Gültepe Kültür Merkezi’nde düzenlenen programda aşk, tarih ve tasavvuf üzerine konuşan Tuncer, şiirleri ve sohbetiyle hayranlarının beğenisini kazandı. “Dinleyen söyleyenden arif gerektirir” diyen Tuncer, “Konuşanı dinleyeni kalbindeki muhabbet konuşturur. Mevlana diyorum söz Leyla’ya çıkıyor, Yunus diyorum söz Şirin’e çıkıyor.
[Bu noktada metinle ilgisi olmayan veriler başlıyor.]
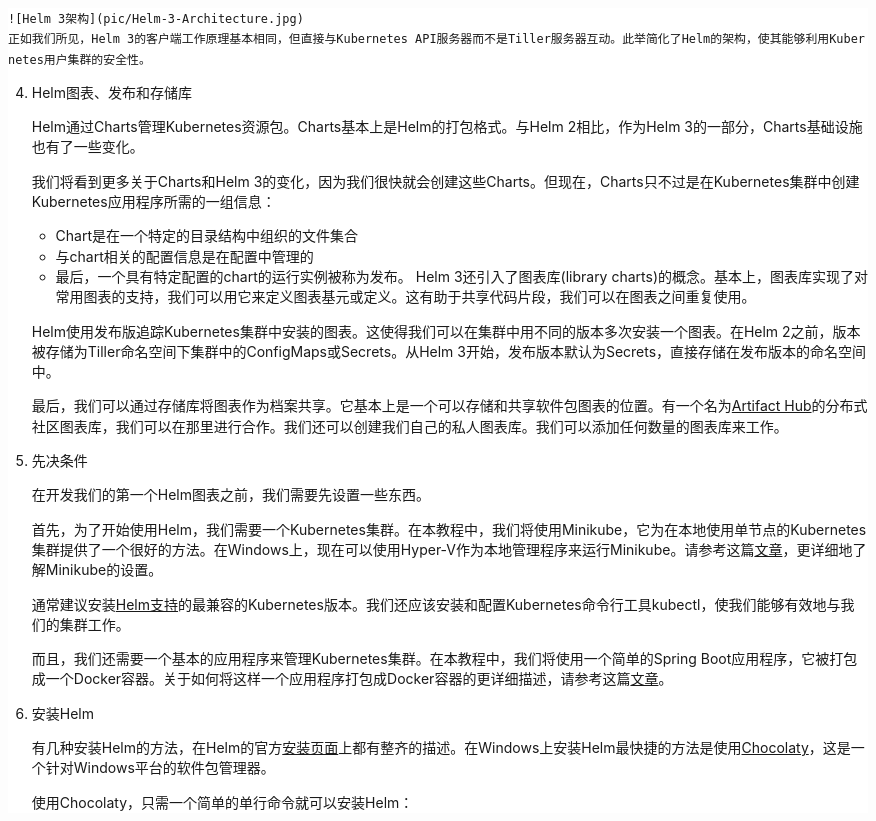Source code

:     ![Helm 3架构](pic/Helm-3-Architecture.jpg)
    正如我们所见，Helm 3的客户端工作原理基本相同，但直接与Kubernetes API服务器而不是Tiller服务器互动。此举简化了Helm的架构，使其能够利用Kubernetes用户集群的安全性。

4. Helm图表、发布和存储库

    Helm通过Charts管理Kubernetes资源包。Charts基本上是Helm的打包格式。与Helm 2相比，作为Helm 3的一部分，Charts基础设施也有了一些变化。

    我们将看到更多关于Charts和Helm 3的变化，因为我们很快就会创建这些Charts。但现在，Charts只不过是在Kubernetes集群中创建Kubernetes应用程序所需的一组信息：

    - Chart是在一个特定的目录结构中组织的文件集合
    - 与chart相关的配置信息是在配置中管理的
    - 最后，一个具有特定配置的chart的运行实例被称为发布。
    Helm 3还引入了图表库(library charts)的概念。基本上，图表库实现了对常用图表的支持，我们可以用它来定义图表基元或定义。这有助于共享代码片段，我们可以在图表之间重复使用。

    Helm使用发布版追踪Kubernetes集群中安装的图表。这使得我们可以在集群中用不同的版本多次安装一个图表。在Helm 2之前，版本被存储为Tiller命名空间下集群中的ConfigMaps或Secrets。从Helm 3开始，发布版本默认为Secrets，直接存储在发布版本的命名空间中。

    最后，我们可以通过存储库将图表作为档案共享。它基本上是一个可以存储和共享软件包图表的位置。有一个名为[Artifact Hub](https://artifacthub.io/)的分布式社区图表库，我们可以在那里进行合作。我们还可以创建我们自己的私人图表库。我们可以添加任何数量的图表库来工作。

5. 先决条件

    在开发我们的第一个Helm图表之前，我们需要先设置一些东西。

    首先，为了开始使用Helm，我们需要一个Kubernetes集群。在本教程中，我们将使用Minikube，它为在本地使用单节点的Kubernetes集群提供了一个很好的方法。在Windows上，现在可以使用Hyper-V作为本地管理程序来运行Minikube。请参考这篇[文章](https://www.baeldung.com/spring-boot-minikube)，更详细地了解Minikube的设置。

    通常建议安装[Helm支持](https://helm.sh/docs/topics/version_skew/)的最兼容的Kubernetes版本。我们还应该安装和配置Kubernetes命令行工具kubectl，使我们能够有效地与我们的集群工作。

    而且，我们还需要一个基本的应用程序来管理Kubernetes集群。在本教程中，我们将使用一个简单的Spring Boot应用程序，它被打包成一个Docker容器。关于如何将这样一个应用程序打包成Docker容器的更详细描述，请参考这篇[文章](https://www.baeldung.com/dockerizing-spring-boot-application#Dockerize)。

6. 安装Helm

    有几种安装Helm的方法，在Helm的官方[安装页面](https://helm.sh/docs/intro/install/)上都有整齐的描述。在Windows上安装Helm最快捷的方法是使用[Chocolaty](https://chocolatey.org/)，这是一个针对Windows平台的软件包管理器。

    使用Chocolaty，只需一个简单的单行命令就可以安装Helm：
O zaman anlıyorum bir köşe de Âşık ve Uşak varmış. Kalbi sevgi yüklü” şeklinde konuştu.
Tuncer, “Eskiler birbirine ‘Allah derdini arttırsın’ diye dua edermiş. Şimdi birisi diğerine Allah derdini arttırsın dese kavga sebebidir. Çünkü eskiden dertten anladığımız başka bir şeymiş. Dün dert dediğimiz şey Allah ve Allah’a dair olandır. Yunus, ‘Derdi dünya olanın, dünya kadar derdi olur.’ derken; Niyazi Nusri Hazretleri ise, ‘Derman arardın derdine, derdin derdime derman imiş.’ Bir derdi olanın başka derdi kalmaz ama çok derdi olanın dermanı bulması da imkânsız değildir. Dert bitmiyor. Bu dert şayet aşk ile yoğrulursa, aşkla var olursa bir mana ifade ediyor. Aşkı nerde kaybettiğimizi görüp nasıl bulacağımızı fark ettiğimiz zaman sanıyorum yeryüzü başka bir yer olacak” dedi.
“BU BİR KAHRAMANLIK DEĞİLDİR”
Tuncer, İstanbul Adalet Sarayı’nda düzenlenen terör saldırısında şehit düşen Savcı Mehmet Selim Kiraz’a Allah’tan rahmet ve ailesine başsağlığı diledi. Şehit Savcı Mehmet Selim Kiraz’ın rehin alınması sırasında çalıştığı kanalın kullandığı haber diline tepki göstererek istifa eden Tuncer, “Bu bir kahramanlık değildir. Bu herhangi bir Müslüman’ın zaten yapması gereken bir şeydi. O Savcı arkadaşı yakından tanıyan bir dostumla konuştum. Telefonda dedi ki; ‘9 yaşındaki çocuk babasının cenazesinde olduğunun farkında değil’ dedi. ‘Nasıl öyle tevekkülle duruyordu’ dedim, ‘bilmiyordu babasının cenazesinde olduğunu’ dedi. O çocuğa 5 sene sonra diyecekler ki; ‘Hani yavrum seninle bir törene gitmiştik. İşte o senin babanın cenazesiydi’ Cenazenin ertesi günü öyle bir manşet atılması, öyle bir haber yapılması midesi olan herhangi birisinin orada kalamayacağı bir durumdu. Dolayısıyla yaptığımız bir pazarlık değil, insan olan herkesin yapması gereken bir şeydi. Ama dualara vesile oldu. Bir dolu insan güzel dualar etti. Allah razı olsun” şeklinde konuştu.
Programın sonunda Tuncer’e çiçek takdim eden Kağıthane Belediye Başkanı Fazlı Kılıç, ‘Bu akşam burada çok farklı bir atmosfer oluştu. Sayın Tuncer’in sohbetiyle hepimiz derin düşüncelere, duygulara daldık. Tasavvuf ve insan üzerine güzel sohbeti için Sayın Tuncer’e teşekkür ediyoruz” dedi.
Tuncer’in sohbeti ve şiirleriyle devam eden program, duygulu anlar yaşayan davetlilerin alkışları eşliğinde sona erdi.